Pour dire Théophile Gautier, Radio France fait appel à Marie-Nicole Lemieux qui connaît bien son Berlioz. Les six poèmes extraits de La comédie de la mort paru en 1838 donnaient lieu dès 1841 aux Nuits d’été pour mezzo-soprano ou ténor et piano, avant qu’entre 1843 et 1856 le compositeur les orchestrât. Dans l’idéal, il souhaitait qu’on les distribue à plusieurs solistes vocaux, mais la coutume en a décidé autrement. Dans un frémissement délicat, les cordes accompagnent Villanelle où nous retrouvons le contralto québécois dont la ligne est savamment contrepointée par une basson coloré. La tendresse de l’orchestre est à son comble pour Le spectre de la rose où le phrasé de Lemieux fait merveille, à défaut d’une diction un peu perdue, ce qui n’est pourtant pas son habitude. On est désagréablement surpris d’entendre une aigreur nouvelle du timbre dans « Et j'arrive du paradis », puis un vibrato qui prend le devant de la scène dans la troisième strophe. L’inflexion de Sur les lagunes revêt bien le lugubre attendu, mélancolie distillée par les cordes comme une vague triste où la voix pousse sa plainte. Pour ce mélodrame miniature, Marie-Nicole Lemieux convoque son sens du théâtre et fait frissonner les rangs avec la conclusion cyclique « Ah ! sans amour, s'en aller sur la mer ! ». Mais cela ne masque pas quelques soucis de stabilité vocale. La chanteuse reprend ses moyens en main avec Absence, en bonne complicité avec Emmanuel Krivine qui distribue judicieusement silences et points d’orgue. Par contre,Au cimetière montre de curieux chemins, avec des notes prises par le dessous. On finit par envisager que l’artiste est en petite forme, ce soir. L'Île inconnue jouit malgré tout d’une approche enlevée et très musicale.

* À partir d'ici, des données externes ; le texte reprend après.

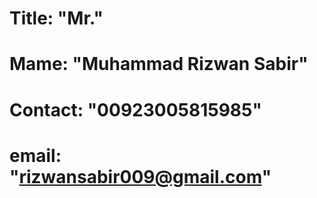# Title:   "Mr."
# Mame:    "Muhammad Rizwan Sabir"
# Contact: "00923005815985"
# email:   "rizwansabir009@gmail.com"


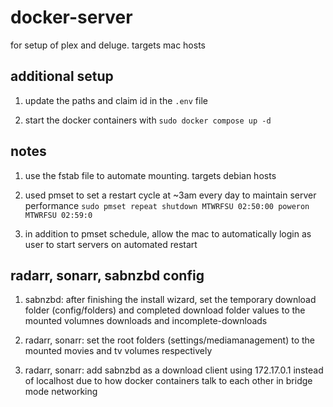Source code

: # docker-server
for setup of plex and deluge. targets mac hosts

## additional setup

1. update the paths and claim id in the `.env` file

2. start the docker containers with `sudo docker compose up -d`

## notes

1. use the fstab file to automate mounting. targets debian hosts

2. used pmset to set a restart cycle at ~3am every day to maintain server performance `sudo pmset repeat shutdown MTWRFSU 02:50:00 poweron MTWRFSU 02:59:0`

3. in addition to pmset schedule, allow the mac to automatically login as user to start servers on automated restart

## radarr, sonarr, sabnzbd config

1. sabnzbd: after finishing the install wizard, set the temporary download folder (config/folders) and completed download folder values to the mounted volumnes downloads and incomplete-downloads

2. radarr, sonarr: set the root folders (settings/mediamanagement) to the mounted movies and tv volumes respectively

3. radarr, sonarr: add sabnzbd  as a download client using 172.17.0.1 instead of localhost due to how docker containers talk to each other in bridge mode networking
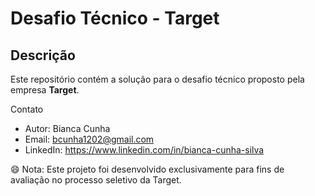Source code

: # Desafio Técnico - Target

## Descrição
Este repositório contém a solução para o desafio técnico proposto pela empresa **Target**.

Contato
- Autor: Bianca Cunha
- Email: bcunha1202@gmail.com
- LinkedIn: https://www.linkedin.com/in/bianca-cunha-silva

😄 Nota: Este projeto foi desenvolvido exclusivamente para fins de avaliação no processo seletivo da Target.
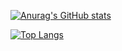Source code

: [![Anurag's GitHub stats](https://github-readme-stats.vercel.app/api?username=GY-Jeong&theme=react&show_icons=true&count_private=true&hide=prs,issues)](https://github.com/anuraghazra/github-readme-stats)



[![Top Langs](https://github-readme-stats.vercel.app/api/top-langs/?username=GY-Jeong&layout=compact)](https://github.com/anuraghazra/github-readme-stats)
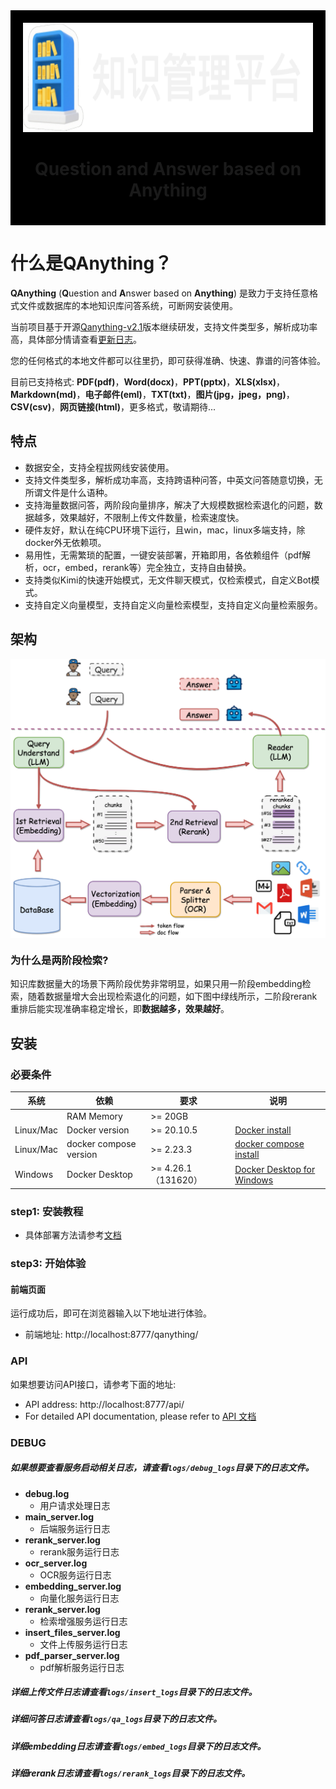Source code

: <div align="center"  style="background-color: black; padding: 20px;">

  <a href="http://192.168.5.177:8777/qanything/">
    <!-- Please provide path to your logo here -->
    <img src="qanything_kernel/qanything_server/dist/qanything/assets/logo-rag.png" alt="Logo" width="911" height="175">
  </a>

# **Q**uestion and **A**nswer based on **Anything**


</div>



# 什么是QAnything？
**QAnything** (**Q**uestion and **A**nswer based on **Anything**) 是致力于支持任意格式文件或数据库的本地知识库问答系统，可断网安装使用。

当前项目基于开源[Qanything-v2.1](https://github.com/netease-youdao/QAnything)版本继续研发，支持文件类型多，解析成功率高，具体部分情请查看[更新日志](docs/更新日志.md)。

您的任何格式的本地文件都可以往里扔，即可获得准确、快速、靠谱的问答体验。

目前已支持格式: **PDF(pdf)**，**Word(docx)**，**PPT(pptx)**，**XLS(xlsx)**，**Markdown(md)**，**电子邮件(eml)**，**TXT(txt)**，**图片(jpg，jpeg，png)**，**CSV(csv)**，**网页链接(html)**，更多格式，敬请期待...

## 特点
- 数据安全，支持全程拔网线安装使用。
- 支持文件类型多，解析成功率高，支持跨语种问答，中英文问答随意切换，无所谓文件是什么语种。
- 支持海量数据问答，两阶段向量排序，解决了大规模数据检索退化的问题，数据越多，效果越好，不限制上传文件数量，检索速度快。
- 硬件友好，默认在纯CPU环境下运行，且win，mac，linux多端支持，除docker外无依赖项。
- 易用性，无需繁琐的配置，一键安装部署，开箱即用，各依赖组件（pdf解析，ocr，embed，rerank等）完全独立，支持自由替换。
- 支持类似Kimi的快速开始模式，无文件聊天模式，仅检索模式，自定义Bot模式。
- 支持自定义向量模型，支持自定义向量检索模型，支持自定义向量检索服务。


## 架构
<div align="center">
<img src="docs/images/qanything_arch.png" width = "700" alt="qanything_system" align=center />
</div>

### 为什么是两阶段检索?
知识库数据量大的场景下两阶段优势非常明显，如果只用一阶段embedding检索，随着数据量增大会出现检索退化的问题，如下图中绿线所示，二阶段rerank重排后能实现准确率稳定增长，即**数据越多，效果越好**。



## 安装
### 必要条件
| **系统**    | **依赖**                  | **要求**            | **说明**                                                                                 |
|-----------|-------------------------|-------------------|----------------------------------------------------------------------------------------|
|           | RAM Memory              | >= 20GB           |                                                                                        |
| Linux/Mac | Docker version          | >= 20.10.5        | [Docker install](https://docs.docker.com/engine/install/)                              |
| Linux/Mac | docker compose  version | >= 2.23.3         | [docker compose install](https://docs.docker.com/compose/install/)                     |
| Windows   | Docker Desktop          | >= 4.26.1（131620） | [Docker Desktop for Windows](https://docs.docker.com/desktop/install/windows-install/) |


### step1: 安装教程
- 具体部署方法请参考[文档](https://pcnji8zc9hj3.feishu.cn/wiki/Ahh3wL0wIimnEIkAiuicXSUpnxd?from=from_copylink)

### step3: 开始体验

#### 前端页面
运行成功后，即可在浏览器输入以下地址进行体验。

- 前端地址: http://localhost:8777/qanything/

### API
如果想要访问API接口，请参考下面的地址:
- API address: http://localhost:8777/api/
- For detailed API documentation, please refer to [API 文档](docs/api使用说明.md)

### DEBUG
##### 如果想要查看服务启动相关日志，请查看`logs/debug_logs`目录下的日志文件。
- **debug.log**
  - 用户请求处理日志
- **main_server.log**
  - 后端服务运行日志
- **rerank_server.log**
  - rerank服务运行日志
- **ocr_server.log**
  - OCR服务运行日志
- **embedding_server.log**
  - 向量化服务运行日志
- **rerank_server.log**
  - 检索增强服务运行日志
- **insert_files_server.log**
  - 文件上传服务运行日志
- **pdf_parser_server.log**
  - pdf解析服务运行日志
##### 详细上传文件日志请查看`logs/insert_logs`目录下的日志文件。
##### 详细问答日志请查看`logs/qa_logs`目录下的日志文件。
##### 详细embedding日志请查看`logs/embed_logs`目录下的日志文件。
##### 详细rerank日志请查看`logs/rerank_logs`目录下的日志文件。


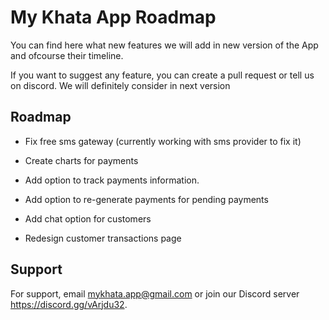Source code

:# My Khata App Roadmap
You can find here what new features we will add in new version of the App and ofcourse their timeline.

If you want to suggest any feature, you can create a pull request or tell us on discord. We will definitely consider in next version 


## Roadmap

- Fix free sms gateway (currently working with sms provider to fix it)

- Create charts for payments

- Add option to track payments information. 

- Add option to re-generate payments for pending payments

- Add chat option for customers

- Redesign customer transactions page



## Support

For support, email mykhata.app@gmail.com or join our Discord server https://discord.gg/vArjdu32.

  

  
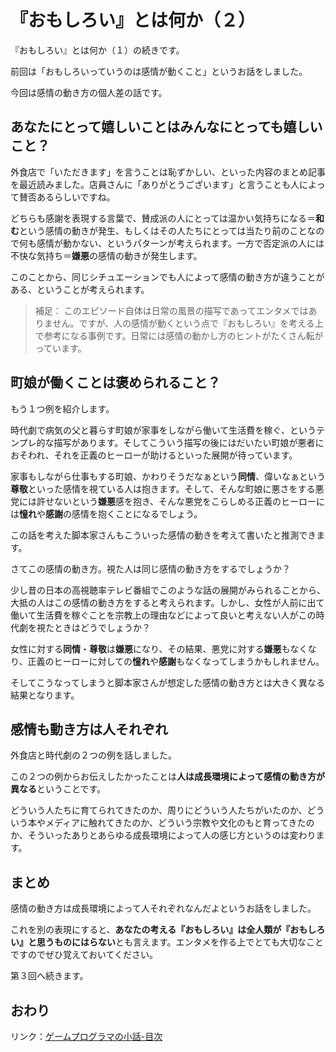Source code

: # 『おもしろい』とは何か（２）

『おもしろい』とは何か（１）の続きです。

前回は「おもしろいっていうのは感情が動くこと」というお話をしました。

今回は感情の動き方の個人差の話です。

## あなたにとって嬉しいことはみんなにとっても嬉しいこと？

外食店で「いただきます」を言うことは恥ずかしい、といった内容のまとめ記事を最近読みました。店員さんに「ありがとうございます」と言うことも人によって賛否あるらしいですね。

どちらも感謝を表現する言葉で、賛成派の人にとっては温かい気持ちになる＝**和む**という感情の動きが発生、もしくはその人たちにとっては当たり前のことなので何も感情が動かない、というパターンが考えられます。一方で否定派の人には不快な気持ち＝**嫌悪**の感情の動きが発生します。

このことから、同じシチュエーションでも人によって感情の動き方が違うことがある、ということが考えられます。

> 補足：
> このエピソード自体は日常の風景の描写であってエンタメではありません。ですが、人の感情が動くという点で『おもしろい』を考える上で参考になる事例です。日常には感情の動かし方のヒントがたくさん転がっています。

## 町娘が働くことは褒められること？

もう１つ例を紹介します。

時代劇で病気の父と暮らす町娘が家事をしながら働いて生活費を稼ぐ、というテンプレ的な描写があります。そしてこういう描写の後にはだいたい町娘が悪者におそわれ、それを正義のヒーローが助けるといった展開が待っています。

家事もしながら仕事もする町娘、かわりそうだなぁという**同情**、偉いなぁという**尊敬**といった感情を視ている人は抱きます。そして、そんな町娘に悪さをする悪党には許せないという**嫌悪**感を抱き、そんな悪党をこらしめる正義のヒーローには**憧れ**や**感謝**の感情を抱くことになるでしょう。

この話を考えた脚本家さんもこういった感情の動きを考えて書いたと推測できます。

さてこの感情の動き方。視た人は同じ感情の動き方をするでしょうか？

少し昔の日本の高視聴率テレビ番組でこのような話の展開がみられることから、大抵の人はこの感情の動き方をすると考えられます。しかし、女性が人前に出て働いて生活費を稼ぐことを宗教上の理由などによって良いと考えない人がこの時代劇を視たときはどうでしょうか？

女性に対する**同情**・**尊敬**は**嫌悪**になり、その結果、悪党に対する**嫌悪**もなくなり、正義のヒーローに対しての**憧れ**や**感謝**もなくなってしまうかもしれません。

そしてこうなってしまうと脚本家さんが想定した感情の動き方とは大きく異なる結果となります。

## 感情も動き方は人それぞれ

外食店と時代劇の２つの例を話しました。

この２つの例からお伝えしたかったことは**人は成長環境によって感情の動き方が異なる**ということです。

どういう人たちに育てられてきたのか、周りにどういう人たちがいたのか、どういう本やメディアに触れてきたのか、どういう宗教や文化のもと育ってきたのか、そういったありとあらゆる成長環境によって人の感じ方というのは変わります。

## まとめ

感情の動き方は成長環境によって人それぞれなんだよというお話をしました。

これを別の表現にすると、**あなたの考える『おもしろい』は全人類が『おもしろい』と思うものにはらない**とも言えます。エンタメを作る上でとても大切なことですのでぜひ覚えておいてください。

第３回へ続きます。

## おわり

リンク：[ゲームプログラマの小話-目次](http://www.10106.net/~hoboaki/wiki/index.php?%E3%82%B2%E3%83%BC%E3%83%A0%E3%83%97%E3%83%AD%E3%82%B0%E3%83%A9%E3%83%9E%E3%81%AE%E5%B0%8F%E8%A9%B1)

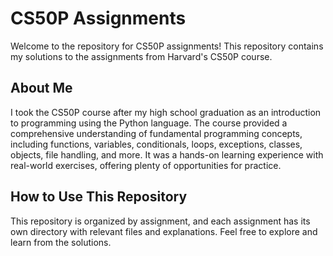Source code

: # CS50P Assignments

Welcome to the repository for CS50P assignments! This repository contains my solutions to the assignments from Harvard's CS50P course.

## About Me

I took the CS50P course after my high school graduation as an introduction to programming using the Python language. The course provided a comprehensive understanding of fundamental programming concepts, including functions, variables, conditionals, loops, exceptions, classes, objects, file handling, and more. It was a hands-on learning experience with real-world exercises, offering plenty of opportunities for practice.

## How to Use This Repository

This repository is organized by assignment, and each assignment has its own directory with relevant files and explanations. Feel free to explore and learn from the solutions.


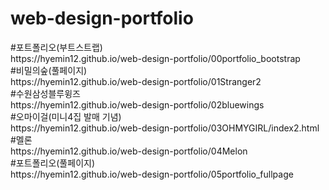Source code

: # web-design-portfolio

<p>
#포트폴리오(부트스트랩) <br>
  https://hyemin12.github.io/web-design-portfolio/00portfolio_bootstrap <br>
#비밀의숲(풀페이지) <br>
  https://hyemin12.github.io/web-design-portfolio/01Stranger2 <br>
#수원삼성블루윙즈 <br>
  https://hyemin12.github.io/web-design-portfolio/02bluewings <br>
#오마이걸(미니4집 발매 기념) <br>
  https://hyemin12.github.io/web-design-portfolio/03OHMYGIRL/index2.html <br>
#멜론 <br>
  https://hyemin12.github.io/web-design-portfolio/04Melon <br>
#포트폴리오(풀페이지) <br>
  https://hyemin12.github.io/web-design-portfolio/05portfolio_fullpage
</p>
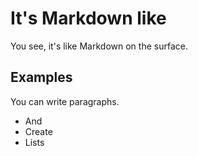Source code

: # It's Markdown like

You see, it's like Markdown on the surface.

## Examples

You can write paragraphs.

* And
* Create
* Lists
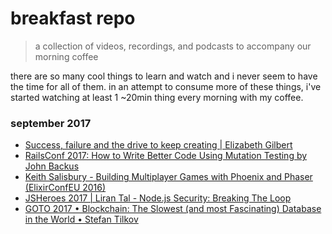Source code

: # breakfast repo
> a collection of videos, recordings, and podcasts to accompany our morning coffee

there are so many cool things to learn and watch and i never seem to have the time for all of them. in an attempt to consume more of these things, i've started watching at least 1 ~20min thing every morning with my coffee.

### september 2017

- [Success, failure and the drive to keep creating | Elizabeth Gilbert](https://www.youtube.com/watch?v=_waBFUg_oT8)
- [RailsConf 2017: How to Write Better Code Using Mutation Testing by John Backus](https://www.youtube.com/watch?v=uB7m9T7ymn8)
- [Keith Salisbury - Building Multiplayer Games with Phoenix and Phaser (ElixirConfEU 2016)](https://www.youtube.com/watch?v=I5L9_cXwBcU)
- [JSHeroes 2017 | Liran Tal - Node.js Security: Breaking The Loop](https://www.youtube.com/watch?v=DX8FSC_7wRI)
- [GOTO 2017 • Blockchain: The Slowest (and most Fascinating) Database in the World • Stefan Tilkov](https://www.youtube.com/watch?v=li3rfBAP_fE)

En seconde partie est donnée la Symphonie fantastique Op.14, œuvre révolutionnaire lorsqu’elle apparaît en 1830. La lecture de Rêveries pose avec soin les éléments de cette musique à programme, dont on peut pleinement apprécier ici chaque trait des différents pupitres sollicités. La montée en puissance de l’introduction du Bal aboutit à une danse que Krivine rend moelleuse à souhait. Les pâtres de la Scène aux champs sont l’occasion d’apprécier les excellents bois de l’Orchestre national de France. La précision est au rendez-vous de chaque passage, y compris pour la nuance, rigoureusement mesurée. Mais le geste général manque soudain de tenue, comme désinvesti du propos. Marche au supplice apporte un regain d’intérêt à l’interprétation, même si le tempo paraît lourd, arrosant le flamboyant des cordes. Avant le final du mouvement, les pizzicati sont décalés, ce qui s’avère gênant. Trop pesante, l’entrée de Songe d’une nuit de sabbat devient soporifique. Le déploiement du Dies iræ superposé à la grande fugue ne convainc pas plus, trop souvent indifférencié. Bref, cette fantastique m’a laissée sur ma faim – dommage.